Avionics research by the Department of Electronic Systems Engineering. These projects were externally-funded.
A) Clean Sky
Project Duration: 2008-2016
Project Size : EUR 1.6 Billion
University Workshare Value: EUR 1.0 Million
The air transport industry is addressing the growing public concern on the environmental issues of air pollution, noise and climate change. Although air transport is the cause of only 2% of man-made CO2 emissions today, this is expected to increase to 3% by 2050 with the continuous and steady growth of traffic. To address this situation, the European Commission has launched and is part-funding the Joint Technology Initiative (JTI) Clean Sky, the world’s largest initiative aimed at reducing the impact of air transport on the environment. The programme, worth €1.6 Billion, brings major European industrial partners, research establishments and academia from the European Research Area to develop breakthrough technologies to the air transport industry and the life-cyle of the aircraft. The Department of Electronic Systems Engineering at the Faculty of Engineering is an Associate Member in the Systems for Green Operations (SGO) Integrated Technology Demonstrator (ITD), which is one of the six ITDs that, together with the Technology Evaluator, constitute Clean Sky.
The Department, together with international partners including Airbus, Thales Avionics, EADS-IW, NLR, DLR, Alenia Aermacchi, Delft University of Technology and Cranfield University, is contributing to one of the key areas that the SGO ITD is addressing, namely the study of optimal flight trajectories in ATM constraints for the reduction of the environmental impact (CO2, NOx and Noise emissions) of flight trajectories. This activity is within the Mission and Trajectory Management (MTM) focus of the SGO ITD. In this respect, the Department of ESE is developing the integration framework for a multi-disciplinary multi-objective trajectory optimisation tool referred to as GATAC (Greener Aircraft Trajectories under ATM Constraints). Its purpose is to permit partners to integrate their specific models and tools in the framework and to set up optimisation problems in order to study specific case studies and identify optimal trajectories in specific scenarios. The tool is being developed in a modular fashion, with the University of Malta developing the core software that handles the optimisers and various models. The core allows legacy as well as specifically designed code written in different software languages to be integrated to run together within the environment. To facilitate the optimisation activity, a graphical method of problem setup is adopted and GATAC has a powerful Graphical User Interface (GUI) to avoid the need for the user to be expert in the field of software programming.
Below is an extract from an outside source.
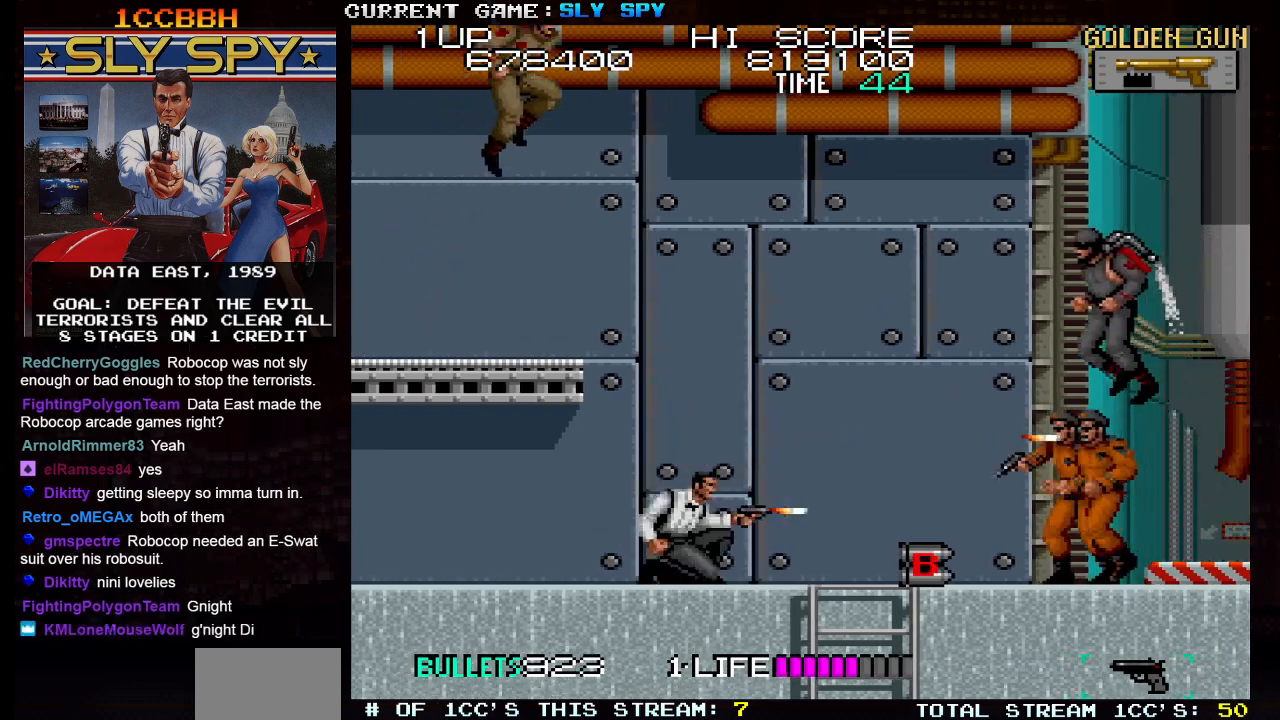
{"buttons": [], "left_stick": "down", "events": [[67, "SQUARE", "up"], [183, "SQUARE", "down"], [267, "SQUARE", "up"]]}
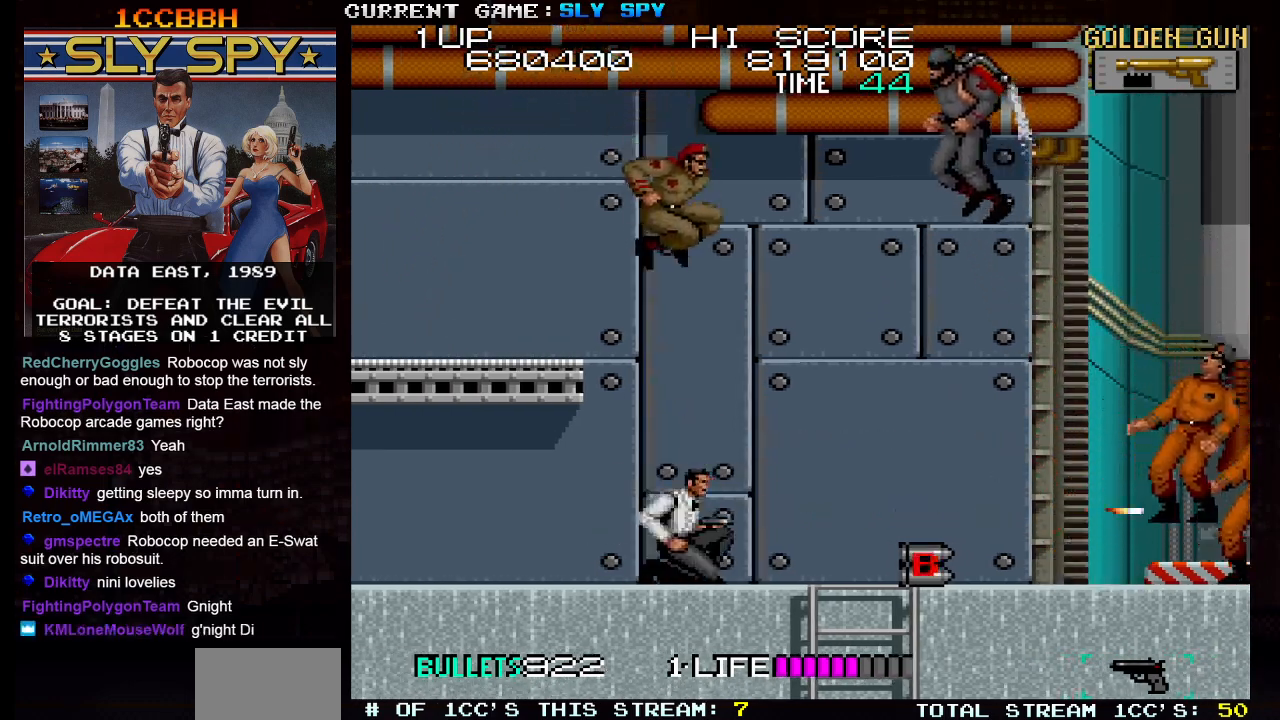
{"buttons": [], "left_stick": "down", "events": [[233, "SQUARE", "down"], [333, "SQUARE", "up"]]}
GATAC has been developed since October 2008 and in January 2012 achieved NASA Technology Readiness Level of 5, following approval by a board of industrial partners, including Airbus, Thales, NLR and EADS-IW.
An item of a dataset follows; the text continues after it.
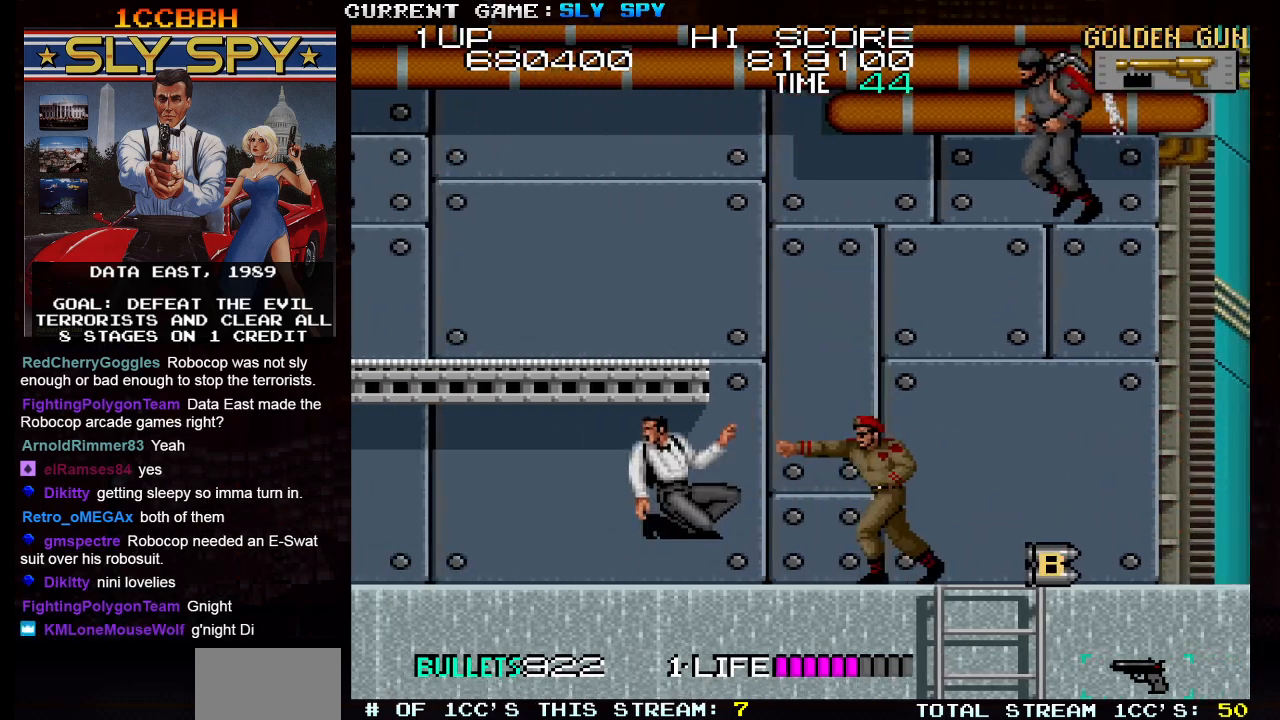
{"buttons": ["SQUARE"], "left_stick": "down", "events": [[67, "left_stick", "center"], [333, "SQUARE", "down"], [333, "left_stick", "down"], [383, "SQUARE", "up"], [467, "SQUARE", "down"]]}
Further developments during 2012 have lead to new releases, in which GATAC received an updated GUI to improve the process of setting up an optimisation case. Currently the research team is in the process of analysing and addressing user feedback to further improve GATAC in the form of a Version 3 at the end of 2013.
B) Clean Flight
Project Duration: 2011-2013
Project Size : EUR 160K
University Workshare Value: EUR 110k (TBC)
Clean Flight is a research project funded by the Malta Council for Science and Technology (MCST) under the 2011 National R&I programme (Contract R&I-2011-025) aimed at reducing the impact of air transport on the environment within the Maltese airspace and its environs. The Clean Flight Consoritum is composed of the Department of Electronic Systems Engineering of the University of Malta and QuAero Co. Ltd, an aerospace consultancy company focusing on aircraft operations. The project has two main pillars of activity, namely the development of recommendations for new procedures and paths to support greener trajectories and the development of an advanced tool to identify optimal flight profiles of commercial aircraft flying in and out of Malta. Current state of the art and procedures are based on flying on a cost-index pre-programmed in the flight management system, which is not necessarily the most advantageous strategy from a tactical point of view. Besides, the intended profile is often disrupted by ATC constraints.
The Clean Flight project addresses these limitations. Besides the recommendations being proposed and the technologies that are being developed the project will also include an analysis to identify the expected gains on individual flights and the overall effect the proposed changes can bring to the whole traffic operation in Maltese airspace. To this effect, the flights in and out of Malta are currently being tracked and their flight profiles logged. These logs will be used as a baseline in order to quantify the benefits optimal trajectories can be expected to bring about. The reduction in fuel burn and associated levels of CO2, as well as the overall reduction in track miles and flying time will be quantified in this respect.
Funding Body: SESAR
Project Duration: 2013-2015
Project Size : EUR 900K
University Workshare Value: EUR 90K
Principal Investigator: Prof. Ing. David Zammit Mangion
RAID is one of nine projects funded by SESAR to demonstrate the integration of remotely piloted air systems (RPAS) in unsegregated (civil) airspace. RAID will focus on the demonstration of ATM procedures, command and control data link technology and sense and avoid technology. This will be carried out through simulation and flight test in Maltese airspace. The University of Malta is involved in flight test design, evaluation and assessment as well as contributing to the logistics of the flight test campaign.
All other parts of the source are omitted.